The Best Business in the Smart City Industry at Smart City Expo

Mapillary works hard to make cities smarter. We’ve spent a lot of time perfecting our uploading capabilities, automatic GIS integration and our traffic sign detection - and it’s paid off. 4YFN (4 Years From Now), a business platform focused on connecting global startups, selected us as the best business in the Smart City Industry.

Here I am accepting their award at the Smart City Expo in Barcelona 😊. We hope that in “4 Years From Now” all smart cities will have have street-level photo maps full of important data.

4yfn-award

This is a great honor for Mapillary and our applications for cities. On the same day that we received the award, the Swedish city of Helsingborg released one million photos on Mapillary as part of their open geo-data initiative, which will help spread local street view images to everyone - including those who want to use 3D mapping to develop community services. It’s very exciting to see cities embracing the possibilities for citizen engagement with Mapillary, and we look forward to helping more cities make the best use of their data.

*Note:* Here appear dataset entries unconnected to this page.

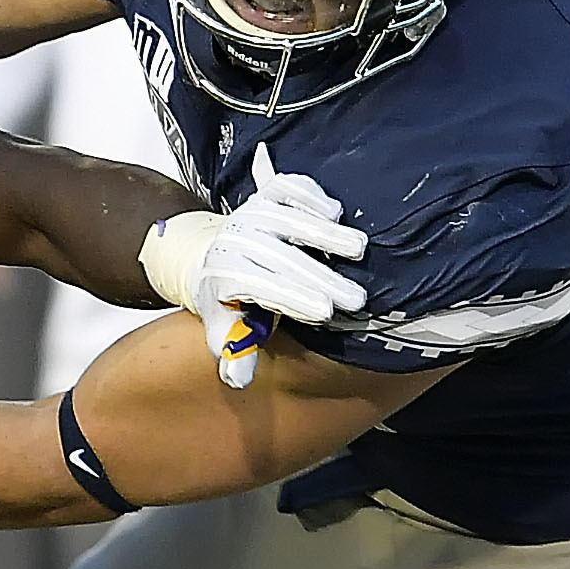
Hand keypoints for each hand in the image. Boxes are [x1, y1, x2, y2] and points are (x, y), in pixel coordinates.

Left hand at [140, 145, 367, 388]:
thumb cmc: (230, 296)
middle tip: (356, 297)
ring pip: (287, 220)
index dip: (292, 298)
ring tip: (359, 248)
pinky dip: (309, 195)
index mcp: (225, 274)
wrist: (211, 252)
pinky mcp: (266, 193)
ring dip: (323, 233)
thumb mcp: (225, 326)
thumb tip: (237, 380)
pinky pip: (286, 188)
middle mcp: (237, 240)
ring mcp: (251, 212)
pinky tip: (334, 210)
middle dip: (319, 276)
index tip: (324, 312)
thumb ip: (236, 350)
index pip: (259, 286)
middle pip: (280, 257)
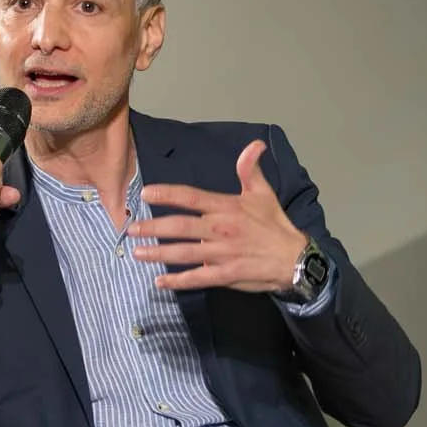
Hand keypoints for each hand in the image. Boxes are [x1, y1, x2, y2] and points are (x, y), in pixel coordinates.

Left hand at [130, 139, 310, 293]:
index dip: (167, 194)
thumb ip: (251, 170)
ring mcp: (222, 254)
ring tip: (137, 253)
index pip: (191, 197)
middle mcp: (220, 229)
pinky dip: (178, 281)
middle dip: (153, 228)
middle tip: (132, 229)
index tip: (146, 193)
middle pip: (180, 227)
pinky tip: (161, 282)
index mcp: (226, 207)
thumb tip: (254, 144)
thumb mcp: (264, 193)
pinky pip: (198, 278)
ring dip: (159, 253)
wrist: (294, 258)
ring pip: (184, 252)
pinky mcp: (226, 274)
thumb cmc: (275, 225)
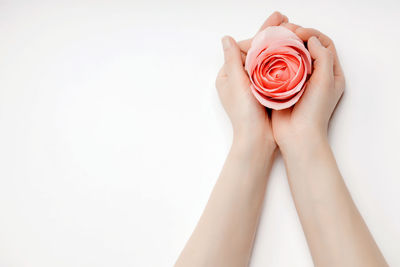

I’m a computer vision guy, so I have loved working on the traffic sign recognition and 3D reconstruction that makes our platform powerful for cities. It’s an honor to all of us at Mapillary to have these capabilities recognized by 4YFN, and an even greater one to see them helping communities.

There is more to come from us for cities. We’re a community project, and cities are communities - it just makes sense. Mapillary is where consumer technology meets infrastructure; a powerful combination of interests. We help cities do wide surveys of their pavement, signage and parks: the places that make cities work.

We’re looking at the kind of civic engagement that takes us back to the level of the greek polis, and forward to the technology of science fiction. If a community uses a park, they can certainly be in charge of its documentation. Mapillary will make that documentation accessible and actionable by creating a navigable 3D street level map and using machine vision to match important pieces to the city’s GIS.

Traffic signs and pavement conditions are just the first two ways to use the data in a street level map. We’ve been developing those because they are so obviously important to cities. If the speed limit changes, a city can make sure that they’ve changed all of the signs with our automatic recognition software. If a pothole gets filled, a picture from May will show the hole but the one from June will show perfect pavement.

Getting our achievements recognized makes us even more excited for our next innovations. Much sooner than 4 Years From Now our computer vision will be able to pick out a whole new class of map data from pictures, and our 3D reconstruction will be better than ever. Smart cities will be using their GIS data in innovative ways, and Mapillary will be supporting them.